以下の課題
A. 「異国の香り」を論じた抜粋を二文で要約せよ。
B. 「異国の香り」を論じた抜粋の最後の文を引き取り、その続きを書き継げ。

抜粋
語頭反復によって主旋律を響かせた後、詩人は変奏を加えていく。

見てくるものが、ここでは港になり、そこには数多くの帆船が停泊している。
それらの船は、長い航海をしてきたに違いない。帆(voiles)やマスト(mâts)がひどく傷んでいる(fatigué)。
さらに、第2テルセでは、香りが「私」の鼻(narine)を膨らめ、船乗りたちの歌(chant des mariniers)と混ざり合う。

こうした変奏は、ただ南の島が港に変わっただけではない。
臭覚と視覚に触覚と聴覚が加わり、異なった感覚が対応し合う、共感覚の世界を生み出しているのである。

そうした感覚の対応が、「異国の香り」においては、音の響きによっても表現され、感覚同士が共鳴している。
母音 [ a ]と [ i ]の母音反復( assonance)
子音 [ m ], [ n ]と[ r ]の子音反復。(allitération)

それらの音は、単独で反復されるだけではなく、まとまりを作り、何度も現れる。寄せては返す波のように。あるいは、一つのメロディーをわずかな差異を付けながら繰り返すアリアのように。

韻として何度も現れるのですぐに耳に入ってくる。
Climats – matsのm-a.
maは、ma-rineのmaと響き合う。
そのma-rineは、na-rineと韻を踏む。しかし、ta-ma-ri-ni-ersとも響き合う。
さらに、水夫たちmariniersは、ta-mariniersの中に全て含まれ、韻を踏む6つの単語の音を最後にもう一度響かせる。

さらに、6つの詩行の最後に置かれた6つの単語に含まれる[ m ]と[ a ]は、肉体的な官能が精神的な高揚へと変化する歌の主音でもある。
タマリニエの木(tamariniers)の香り(parfum)が、水夫たち(mariniers)の歌と一つになるのは、「私の心(mon âme)」の中。ここにも、[ m ]と[ a ]のハーモニーが響いている。

抽出情報
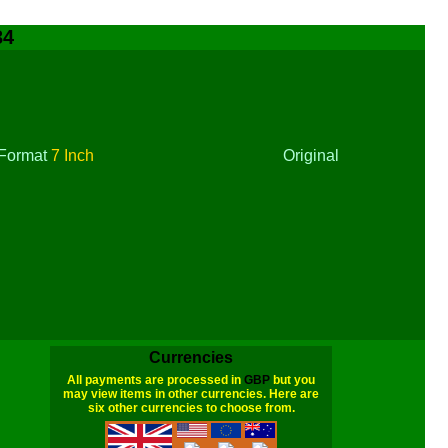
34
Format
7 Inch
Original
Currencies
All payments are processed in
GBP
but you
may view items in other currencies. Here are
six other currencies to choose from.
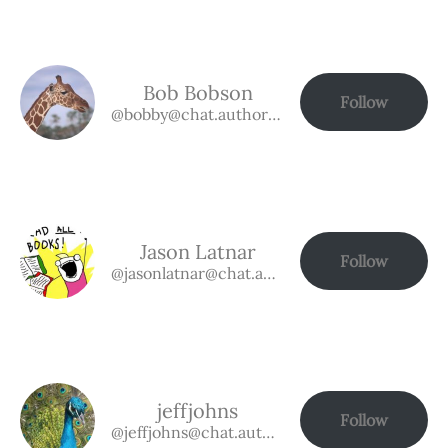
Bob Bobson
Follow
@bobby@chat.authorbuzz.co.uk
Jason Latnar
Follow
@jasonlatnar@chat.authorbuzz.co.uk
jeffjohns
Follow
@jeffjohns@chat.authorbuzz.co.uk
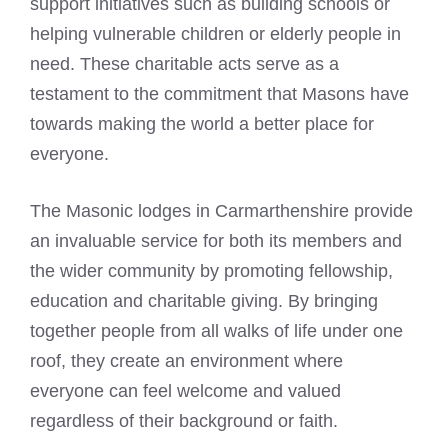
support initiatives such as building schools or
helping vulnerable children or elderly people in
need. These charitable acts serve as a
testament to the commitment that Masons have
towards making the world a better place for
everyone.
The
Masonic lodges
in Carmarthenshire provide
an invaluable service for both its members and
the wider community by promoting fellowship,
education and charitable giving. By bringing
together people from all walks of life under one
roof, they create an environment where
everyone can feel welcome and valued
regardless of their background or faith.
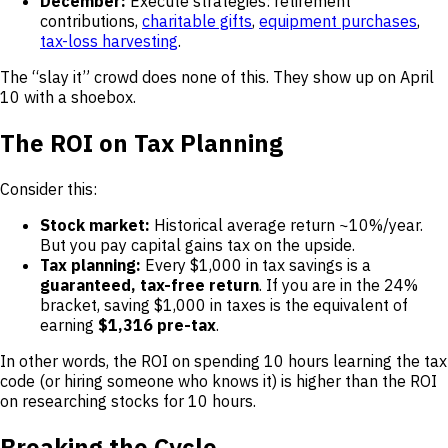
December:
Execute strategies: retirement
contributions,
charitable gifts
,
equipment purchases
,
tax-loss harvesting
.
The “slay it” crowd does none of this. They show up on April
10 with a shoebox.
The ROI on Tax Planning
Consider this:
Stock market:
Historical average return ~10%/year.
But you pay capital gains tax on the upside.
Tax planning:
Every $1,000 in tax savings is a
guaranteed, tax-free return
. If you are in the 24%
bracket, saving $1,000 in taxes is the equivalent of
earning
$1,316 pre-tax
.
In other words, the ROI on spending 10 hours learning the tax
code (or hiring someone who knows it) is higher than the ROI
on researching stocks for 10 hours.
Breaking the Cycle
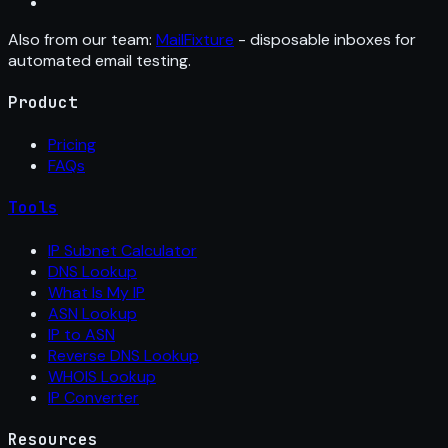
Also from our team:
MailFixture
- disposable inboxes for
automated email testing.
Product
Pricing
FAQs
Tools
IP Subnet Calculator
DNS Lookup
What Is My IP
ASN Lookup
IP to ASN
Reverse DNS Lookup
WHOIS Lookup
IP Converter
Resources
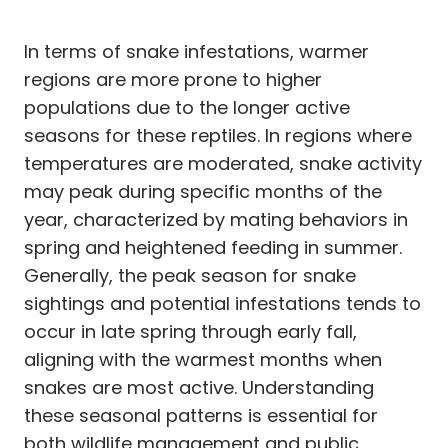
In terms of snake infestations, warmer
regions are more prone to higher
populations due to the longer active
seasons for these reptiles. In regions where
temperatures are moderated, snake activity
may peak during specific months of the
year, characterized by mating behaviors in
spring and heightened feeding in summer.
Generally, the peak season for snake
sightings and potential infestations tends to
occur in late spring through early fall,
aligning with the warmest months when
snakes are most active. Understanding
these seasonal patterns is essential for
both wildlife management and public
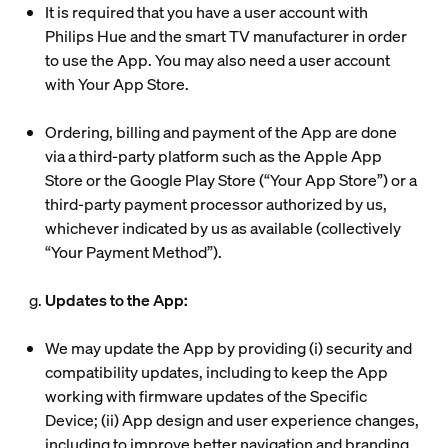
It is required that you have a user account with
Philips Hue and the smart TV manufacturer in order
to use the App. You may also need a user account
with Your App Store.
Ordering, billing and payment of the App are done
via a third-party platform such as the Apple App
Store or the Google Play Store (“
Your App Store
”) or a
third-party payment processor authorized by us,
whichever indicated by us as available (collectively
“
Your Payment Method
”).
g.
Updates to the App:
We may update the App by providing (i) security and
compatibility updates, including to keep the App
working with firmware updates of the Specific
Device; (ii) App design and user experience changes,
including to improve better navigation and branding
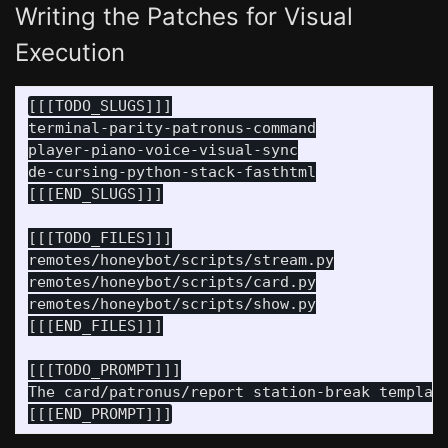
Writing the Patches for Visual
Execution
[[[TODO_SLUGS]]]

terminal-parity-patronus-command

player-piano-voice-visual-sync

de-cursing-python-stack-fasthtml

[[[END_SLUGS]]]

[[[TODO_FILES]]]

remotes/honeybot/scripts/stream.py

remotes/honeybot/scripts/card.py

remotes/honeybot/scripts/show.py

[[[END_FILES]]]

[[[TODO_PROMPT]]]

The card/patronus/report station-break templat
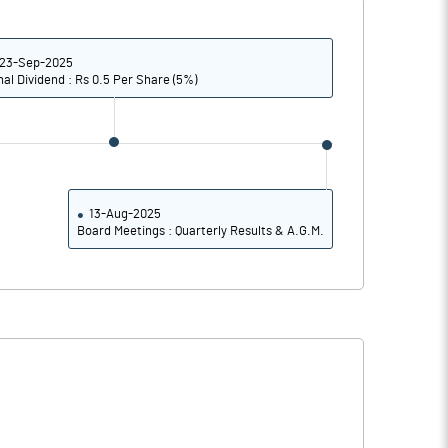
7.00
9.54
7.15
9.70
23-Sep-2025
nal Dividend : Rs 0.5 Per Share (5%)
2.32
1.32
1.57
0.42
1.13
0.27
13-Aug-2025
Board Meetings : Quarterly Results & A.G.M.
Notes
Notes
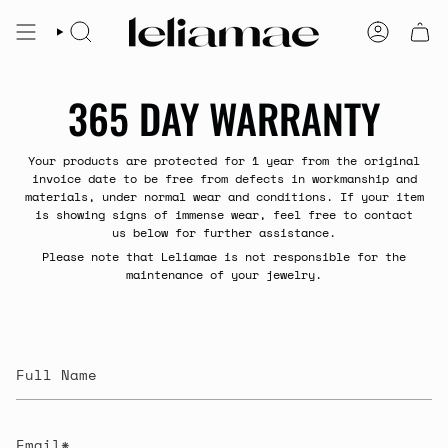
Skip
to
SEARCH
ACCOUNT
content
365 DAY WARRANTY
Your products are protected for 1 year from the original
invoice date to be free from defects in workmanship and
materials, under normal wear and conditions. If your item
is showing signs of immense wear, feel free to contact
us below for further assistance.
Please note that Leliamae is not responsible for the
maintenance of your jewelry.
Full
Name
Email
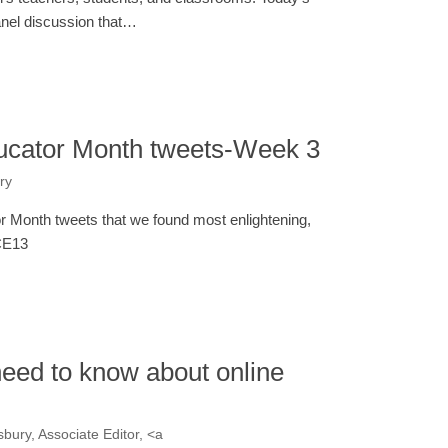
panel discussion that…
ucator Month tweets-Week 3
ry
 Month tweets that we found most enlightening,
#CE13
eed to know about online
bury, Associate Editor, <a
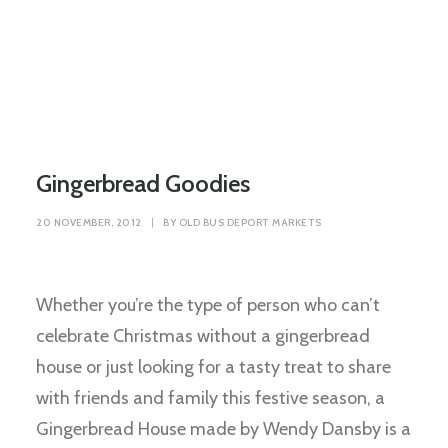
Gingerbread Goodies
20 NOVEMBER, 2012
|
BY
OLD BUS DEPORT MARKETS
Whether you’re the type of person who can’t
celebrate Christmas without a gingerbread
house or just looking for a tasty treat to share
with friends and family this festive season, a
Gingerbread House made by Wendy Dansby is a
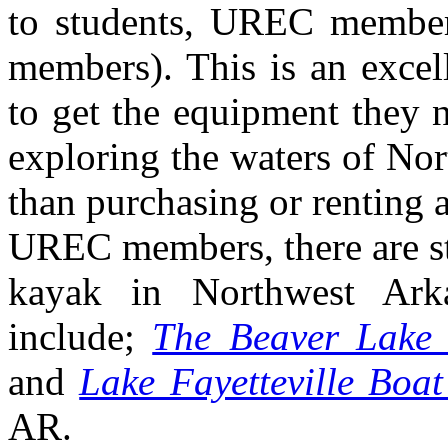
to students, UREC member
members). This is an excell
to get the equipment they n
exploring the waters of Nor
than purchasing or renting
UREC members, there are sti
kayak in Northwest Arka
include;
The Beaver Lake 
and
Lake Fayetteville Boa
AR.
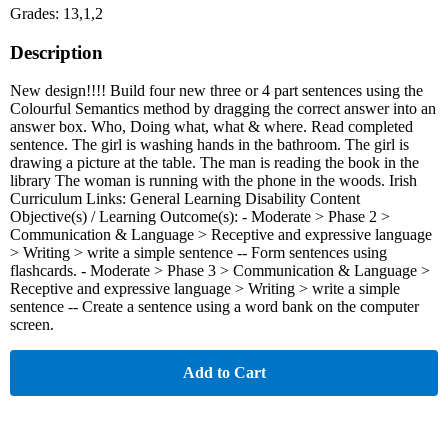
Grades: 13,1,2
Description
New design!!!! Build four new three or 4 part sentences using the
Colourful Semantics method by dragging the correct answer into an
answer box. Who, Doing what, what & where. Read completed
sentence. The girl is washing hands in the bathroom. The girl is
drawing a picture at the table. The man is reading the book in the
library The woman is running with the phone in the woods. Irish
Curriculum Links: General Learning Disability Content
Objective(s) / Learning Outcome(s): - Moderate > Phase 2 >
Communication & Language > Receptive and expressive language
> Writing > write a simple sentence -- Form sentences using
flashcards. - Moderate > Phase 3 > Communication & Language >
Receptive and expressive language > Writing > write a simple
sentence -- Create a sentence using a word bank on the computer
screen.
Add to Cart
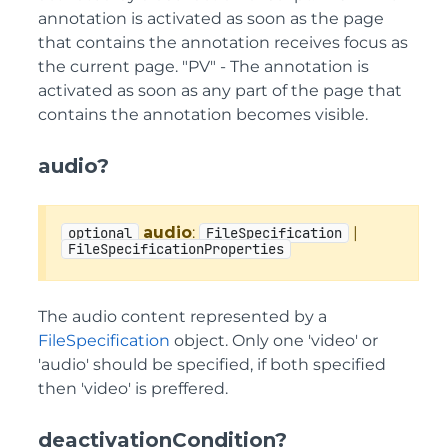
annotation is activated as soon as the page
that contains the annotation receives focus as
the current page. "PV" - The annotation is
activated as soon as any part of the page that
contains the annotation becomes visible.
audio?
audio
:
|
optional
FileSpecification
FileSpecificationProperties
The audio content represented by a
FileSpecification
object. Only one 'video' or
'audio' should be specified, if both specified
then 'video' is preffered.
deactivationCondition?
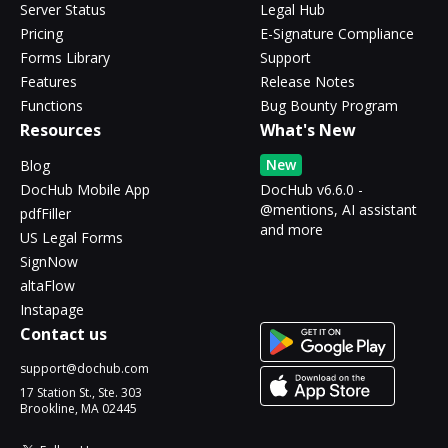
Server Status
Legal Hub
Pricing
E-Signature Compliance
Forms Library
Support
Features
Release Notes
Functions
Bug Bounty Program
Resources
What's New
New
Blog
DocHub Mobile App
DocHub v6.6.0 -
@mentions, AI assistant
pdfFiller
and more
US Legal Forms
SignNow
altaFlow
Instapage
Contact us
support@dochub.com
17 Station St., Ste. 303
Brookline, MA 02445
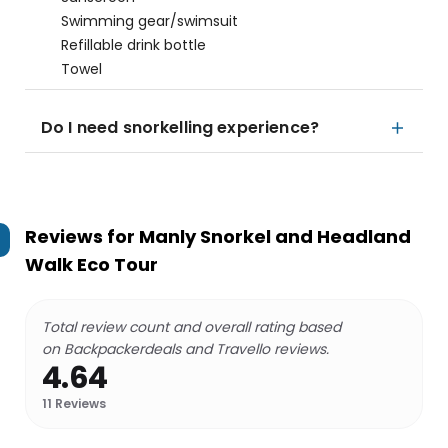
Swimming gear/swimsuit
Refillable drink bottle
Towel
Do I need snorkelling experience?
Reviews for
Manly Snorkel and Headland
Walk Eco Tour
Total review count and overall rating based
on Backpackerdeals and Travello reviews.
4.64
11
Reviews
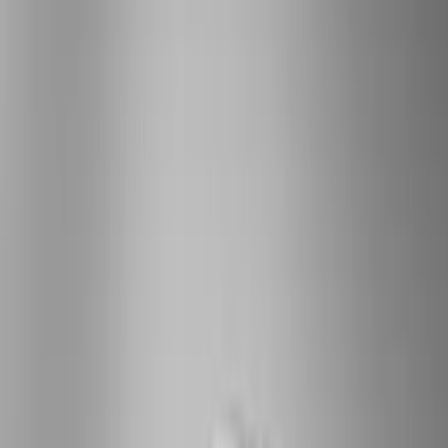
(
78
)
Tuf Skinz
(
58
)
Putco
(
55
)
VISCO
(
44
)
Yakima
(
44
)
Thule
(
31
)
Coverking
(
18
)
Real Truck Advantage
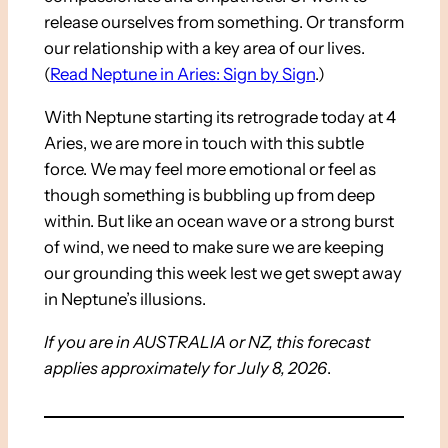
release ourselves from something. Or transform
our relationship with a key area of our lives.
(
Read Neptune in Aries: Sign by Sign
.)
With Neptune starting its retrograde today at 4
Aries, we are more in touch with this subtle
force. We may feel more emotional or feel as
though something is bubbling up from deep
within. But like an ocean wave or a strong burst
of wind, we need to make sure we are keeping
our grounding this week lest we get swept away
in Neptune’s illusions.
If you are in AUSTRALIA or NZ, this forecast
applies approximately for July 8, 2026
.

解答一覧
A. 詩人は語頭反復で主旋律を響かせた後、見てくるものを港に変えるなどの変奏を加え、異なった感覚が対応し合う共感覚の世界を生み出している。その感覚の対応は、母音[ a ]と[ i ]、子音[ m ]、[ n ]、[ r ]の反復という音の響きでも表現され、とりわけ[ m ]と[ a ]は、肉体的な官能が精神的な高揚へと変化する歌の主音として響いている。

B.
愛する女性の燃えるような肉体から発する臭いが、共感覚の世界の中でいつしかタマリンドの緑の香りに昇華する。
その動きは、プラトン的に言えば、肉体的な美からイデアの美への移行だといえる。

プラトンは『饗宴』の中で、エロースについて様々に論じているが、最終的な結論は次のように要約できる。

恋する者が最初に向かうのは美しい肉体です。しかし、美しい肉体に向かった後は、美しい魂に向かうことが必要です。

船乗りたちの歌は、魂を魂の美に向かわせてくれる音楽。
そして、音楽性に満ちた「異国の香り」は、ボードレールという旅人の奏でる音楽だと言うことができる。

実際、この14行の詩句の音楽性は素晴らしい。
後の時代にメロディーを付けた歌われることがあるが、そうしたものよりも、詩の朗読そのものの方がはるかに美しい。
歌と朗読を聞き比べると、その違いを感じることができるだろう。

« Au chant des mariniers »が聞こえる時、読者は至上の喜び(extase)を感じ、ボードレールの歌に酔う(ivre)自分を見つける。
« Parfume exotique »をフランス語で読む楽しみは、ここにある。